After searching and playing, I decided that #serialize was just not capable of serializing ActiveRecord objects. To get around this, I simply changed my code slightly. I knew that #serialize can handle Hashes so I stored just the attributes hash. Then I redefined #service_data “getter” method to create a new instance of Service from that hash.
class Task < ActiveRecord::Base
belongs_to :service
serialize :service_data
def sync_service_data!
self.service_data = self.service.attributes
self.save!
end
def service_data
Service.new(self.attributes["service_data"]
end
end
A quick run of the tests showed that I was now getting what I wanted.
Shortly after I discovered this solution, Jon Garvin offered a much cleaner solution…. don’t use Serialize. He found that Serialize does some strange magical things that often get in the way of our intended results. He proposed that I try
class Task < ActiveRecord::Base
belongs_to :service
after_create :sync_service_data!
def sync_service_data!
self.service_data = self.service
self.save!
end
def service_data
self[:service_data] ? Marshal.load(self[:service_data]) : nil
end
def service_data=(service)
self[:service_data] = Marshal.dump(service)
end
end
This method simply creates a setter that manually marshals the data to the database column, and a getter that retrieves it again. This method works great, and I thank Jon for his quick solution!

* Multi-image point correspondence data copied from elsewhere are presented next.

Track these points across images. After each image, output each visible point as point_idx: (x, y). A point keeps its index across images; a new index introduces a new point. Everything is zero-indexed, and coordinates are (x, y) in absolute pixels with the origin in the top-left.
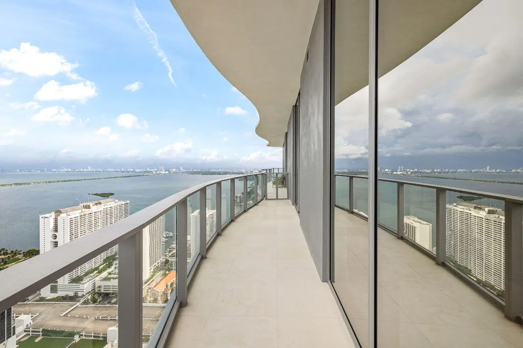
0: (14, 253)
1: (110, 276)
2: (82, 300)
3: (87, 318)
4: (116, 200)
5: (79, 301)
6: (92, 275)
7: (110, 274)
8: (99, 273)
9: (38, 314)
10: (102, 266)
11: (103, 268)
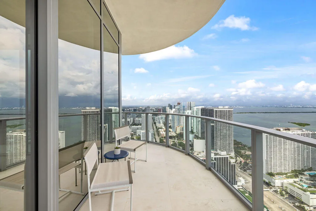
0: (245, 146)
1: (294, 184)
2: (273, 189)
3: (273, 203)
4: (303, 130)
5: (271, 188)
6: (281, 176)
7: (295, 182)
8: (286, 177)
9: (248, 182)
10: (290, 174)
11: (291, 175)
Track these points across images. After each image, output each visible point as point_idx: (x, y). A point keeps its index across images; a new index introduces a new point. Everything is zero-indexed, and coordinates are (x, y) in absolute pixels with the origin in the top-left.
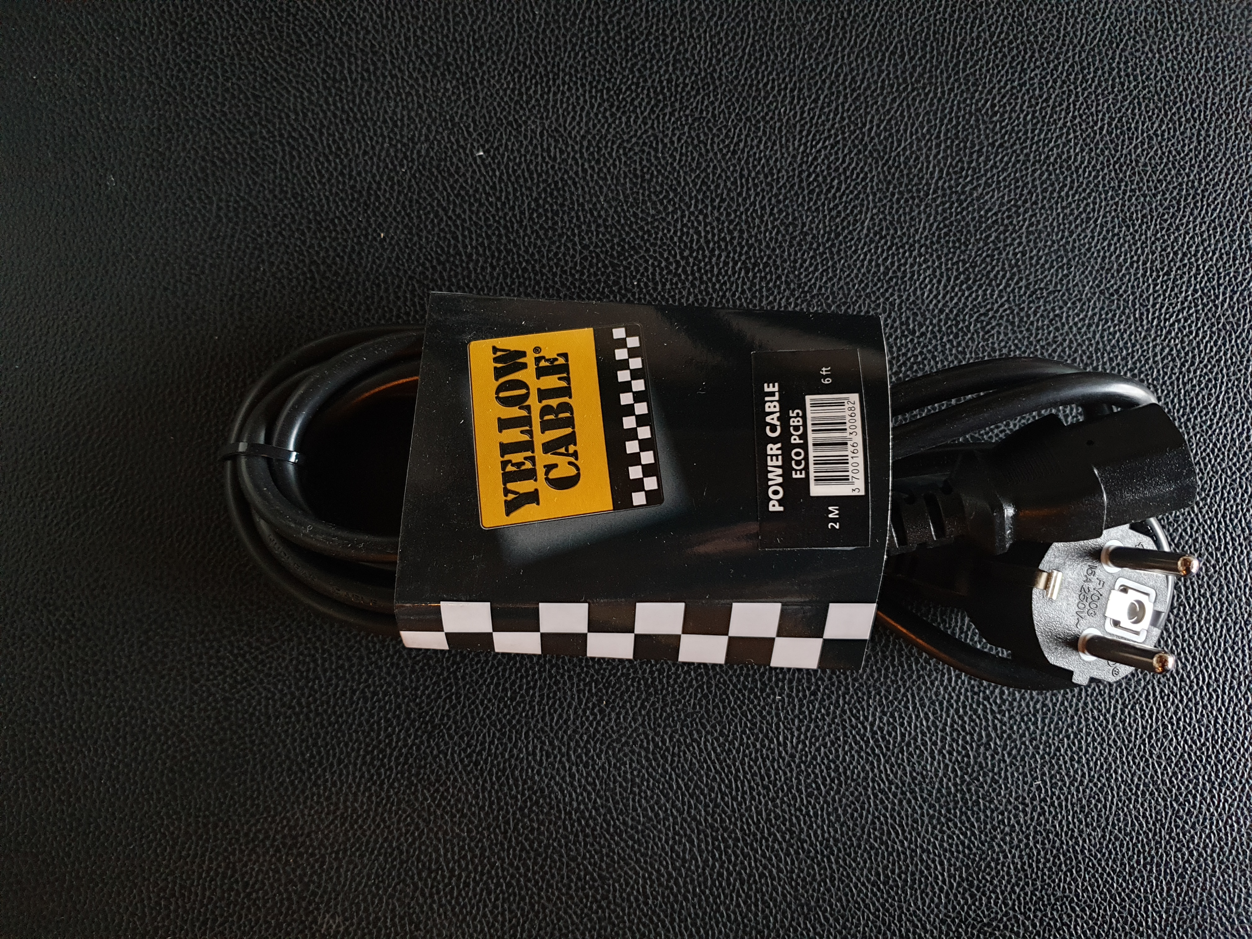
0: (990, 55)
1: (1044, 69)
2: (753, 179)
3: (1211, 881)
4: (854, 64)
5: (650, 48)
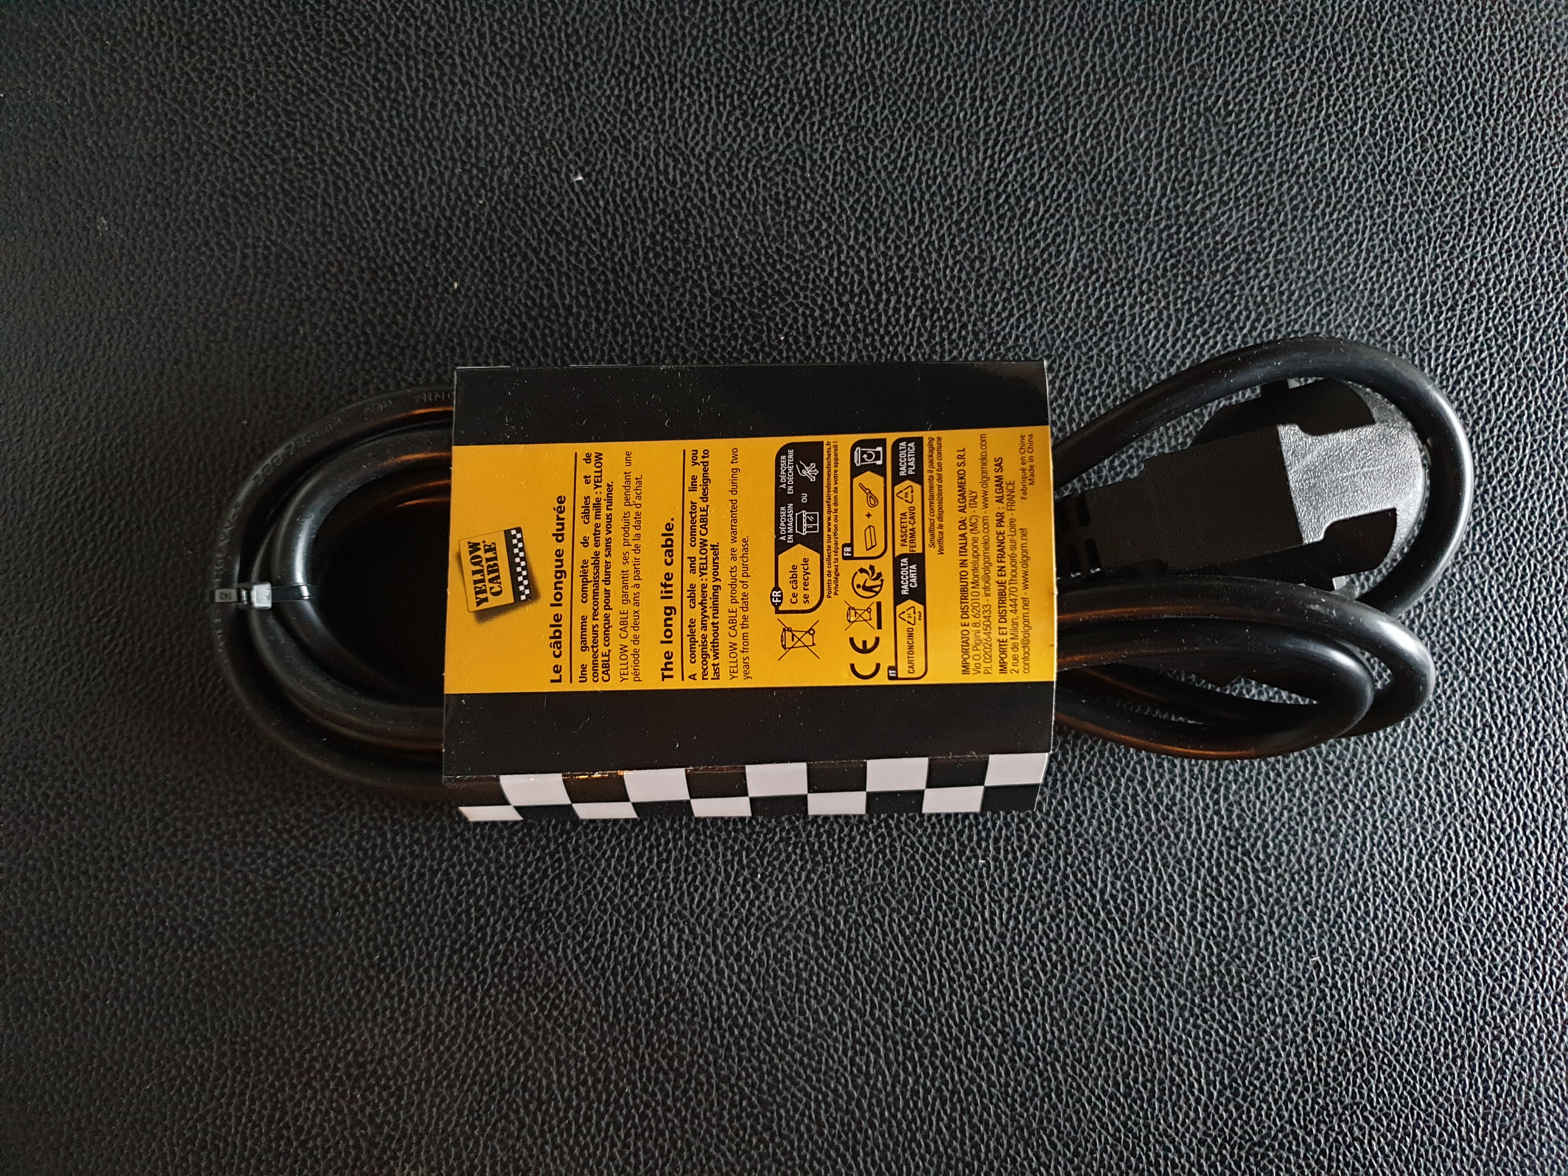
0: (1220, 39)
1: (1288, 57)
2: (928, 203)
3: (1539, 1077)
4: (1050, 55)
5: (791, 40)
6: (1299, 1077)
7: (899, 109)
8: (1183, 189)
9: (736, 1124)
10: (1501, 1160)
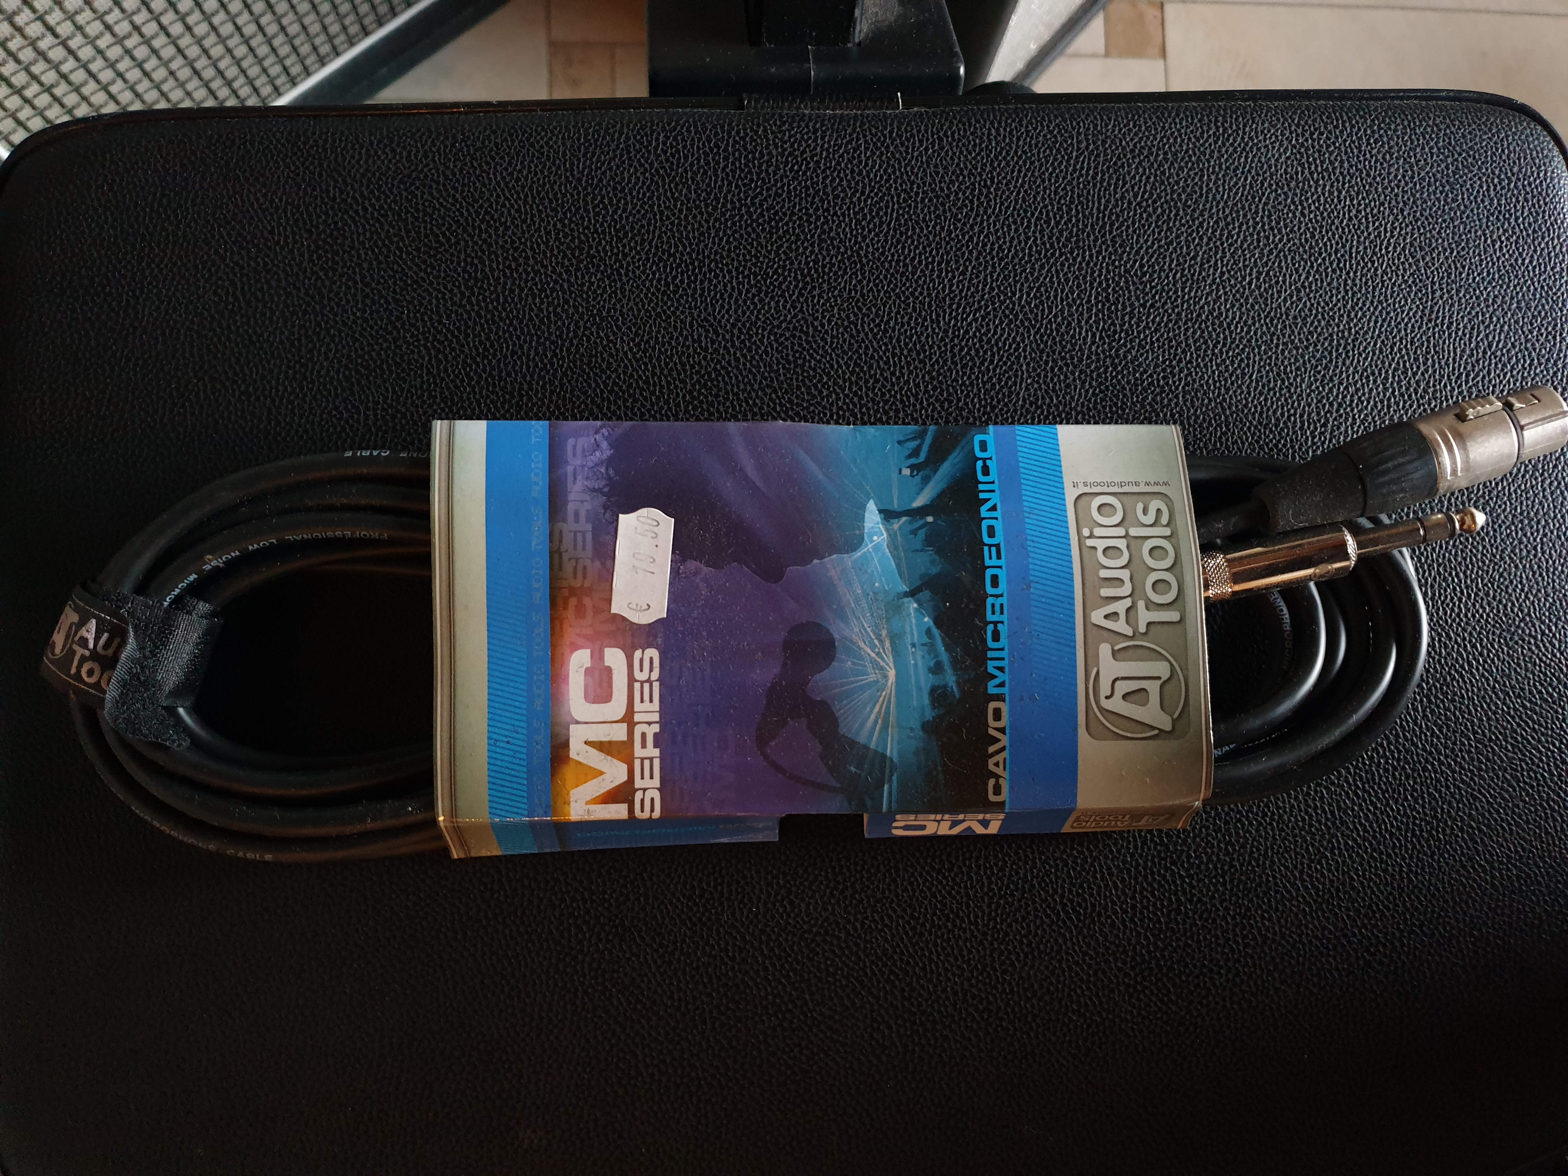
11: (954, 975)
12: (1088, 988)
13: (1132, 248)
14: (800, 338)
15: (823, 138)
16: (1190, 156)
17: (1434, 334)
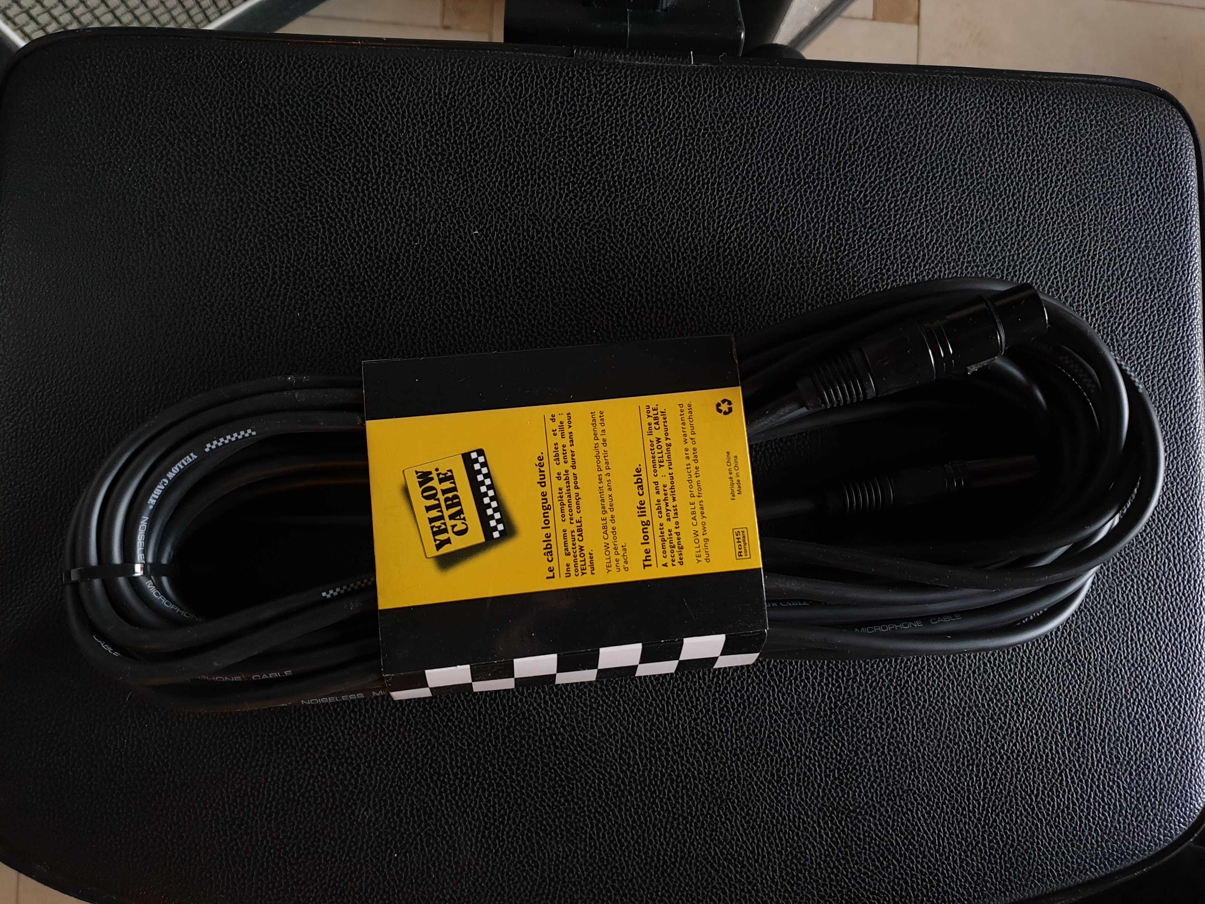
6: (878, 774)
7: (668, 195)
8: (836, 248)
9: (552, 790)
10: (992, 825)
11: (685, 715)
12: (783, 732)
13: (859, 182)
14: (604, 233)
15: (631, 82)
16: (908, 115)
17: (1081, 262)
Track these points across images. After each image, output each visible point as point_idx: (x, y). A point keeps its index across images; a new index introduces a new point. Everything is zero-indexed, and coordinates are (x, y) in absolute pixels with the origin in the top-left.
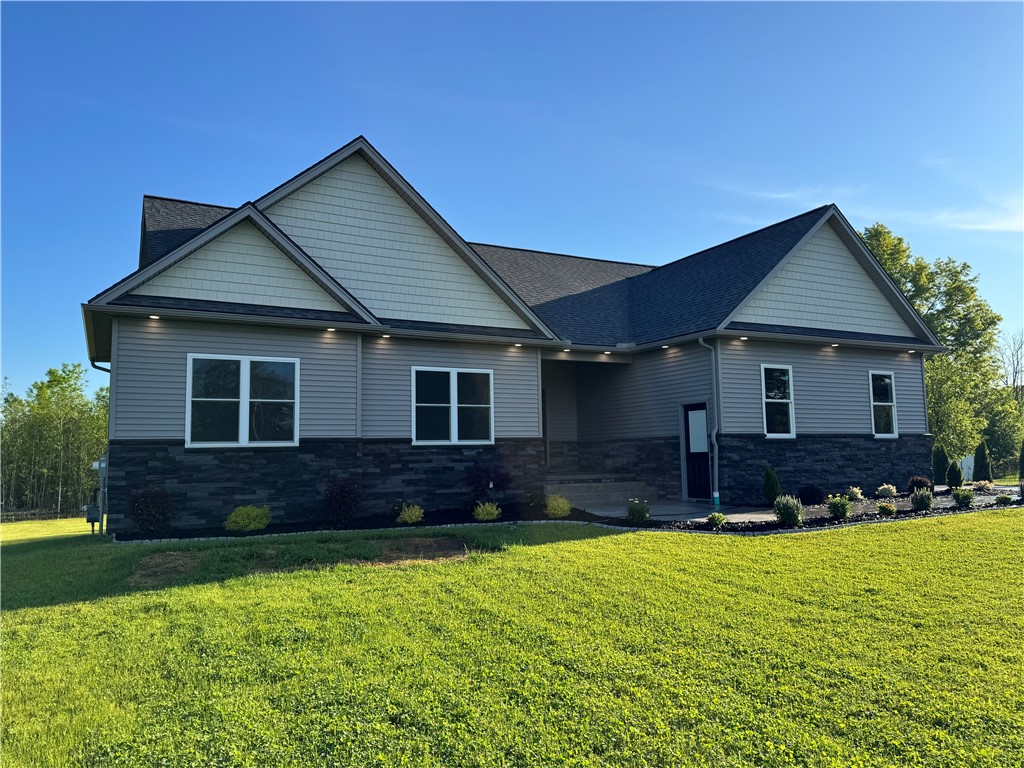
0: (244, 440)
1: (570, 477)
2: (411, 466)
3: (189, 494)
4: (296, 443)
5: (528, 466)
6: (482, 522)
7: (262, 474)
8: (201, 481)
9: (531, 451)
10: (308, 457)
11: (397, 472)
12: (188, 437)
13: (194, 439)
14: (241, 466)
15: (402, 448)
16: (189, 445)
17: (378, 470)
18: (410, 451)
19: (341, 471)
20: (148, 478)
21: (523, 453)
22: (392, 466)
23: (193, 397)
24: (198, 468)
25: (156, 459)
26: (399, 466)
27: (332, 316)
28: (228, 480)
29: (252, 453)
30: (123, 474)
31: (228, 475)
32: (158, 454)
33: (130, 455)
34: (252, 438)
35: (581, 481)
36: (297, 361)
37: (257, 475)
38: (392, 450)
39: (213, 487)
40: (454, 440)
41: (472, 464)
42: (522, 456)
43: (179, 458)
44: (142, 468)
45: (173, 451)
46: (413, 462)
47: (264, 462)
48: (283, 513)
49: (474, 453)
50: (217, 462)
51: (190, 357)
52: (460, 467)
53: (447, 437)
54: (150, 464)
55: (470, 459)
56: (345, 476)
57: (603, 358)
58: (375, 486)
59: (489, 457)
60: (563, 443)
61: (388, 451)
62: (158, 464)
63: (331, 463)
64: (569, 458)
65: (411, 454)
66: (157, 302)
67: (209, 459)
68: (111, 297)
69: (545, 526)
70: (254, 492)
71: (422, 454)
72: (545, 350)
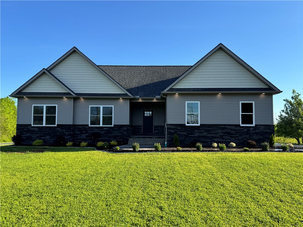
0: (44, 125)
2: (88, 132)
3: (32, 137)
4: (56, 125)
5: (124, 133)
7: (48, 133)
8: (35, 134)
9: (125, 128)
10: (59, 129)
11: (84, 133)
14: (43, 131)
15: (86, 127)
16: (32, 125)
17: (79, 133)
18: (88, 128)
19: (67, 133)
20: (24, 133)
21: (122, 129)
22: (83, 132)
24: (34, 131)
25: (25, 129)
26: (85, 132)
28: (40, 134)
29: (46, 128)
30: (19, 132)
31: (41, 133)
32: (26, 128)
33: (21, 128)
34: (46, 124)
37: (47, 133)
38: (83, 128)
39: (37, 135)
40: (101, 125)
41: (106, 132)
43: (30, 128)
44: (23, 130)
45: (29, 127)
46: (89, 131)
47: (49, 130)
48: (53, 142)
49: (107, 129)
50: (38, 130)
51: (33, 105)
52: (103, 132)
53: (99, 124)
54: (24, 130)
55: (105, 130)
56: (68, 134)
58: (78, 137)
59: (111, 130)
61: (82, 128)
62: (26, 130)
63: (64, 130)
65: (88, 129)
66: (26, 94)
67: (36, 129)
70: (46, 137)
71: (92, 129)
72: (130, 99)
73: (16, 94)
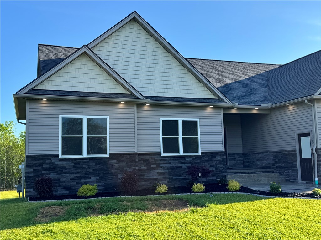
0: (85, 154)
1: (240, 171)
2: (161, 165)
3: (61, 179)
4: (108, 155)
5: (218, 166)
6: (196, 193)
7: (93, 170)
8: (66, 173)
9: (219, 158)
10: (113, 162)
11: (154, 169)
12: (60, 153)
13: (63, 154)
14: (84, 166)
15: (157, 157)
16: (61, 157)
17: (145, 168)
18: (161, 158)
19: (129, 168)
20: (43, 172)
21: (215, 159)
22: (152, 166)
23: (62, 135)
24: (64, 168)
25: (47, 164)
26: (155, 166)
27: (123, 96)
28: (78, 173)
29: (88, 160)
30: (32, 170)
31: (78, 171)
32: (48, 161)
33: (35, 162)
34: (88, 153)
35: (245, 173)
36: (108, 117)
37: (91, 170)
38: (152, 158)
39: (72, 176)
40: (181, 153)
41: (190, 164)
42: (215, 160)
43: (56, 163)
44: (40, 168)
45: (54, 160)
46: (162, 164)
47: (94, 164)
48: (103, 188)
49: (191, 159)
50: (73, 164)
51: (61, 117)
52: (184, 166)
53: (178, 151)
54: (44, 166)
55: (189, 163)
56: (131, 170)
57: (255, 112)
58: (144, 175)
59: (198, 161)
60: (235, 154)
61: (150, 159)
62: (48, 166)
63: (124, 164)
64: (239, 162)
65: (161, 160)
66: (45, 92)
67: (70, 163)
68: (26, 91)
69: (227, 195)
70: (90, 178)
71: (166, 160)
72: (225, 108)
73: (28, 92)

That’s cool, I’m looking to do something similar in one of my models, but I have a question. Doesn’t that cause two database hits (one for the create, one for the sync). I’m on a production app and have to worry about such things.
Thanks for the tip.
@Jeff:
Sure does. In this case, I am going to do things like calculate the total bill for a project, and I’d rather do 2 hits on creation rather than end up with bad calculations later on (like if I change a task,
But what if services were stored on a different database server? Then my calculation routine would have to do a remote request for that service info as I loop over the tasks. Ugh!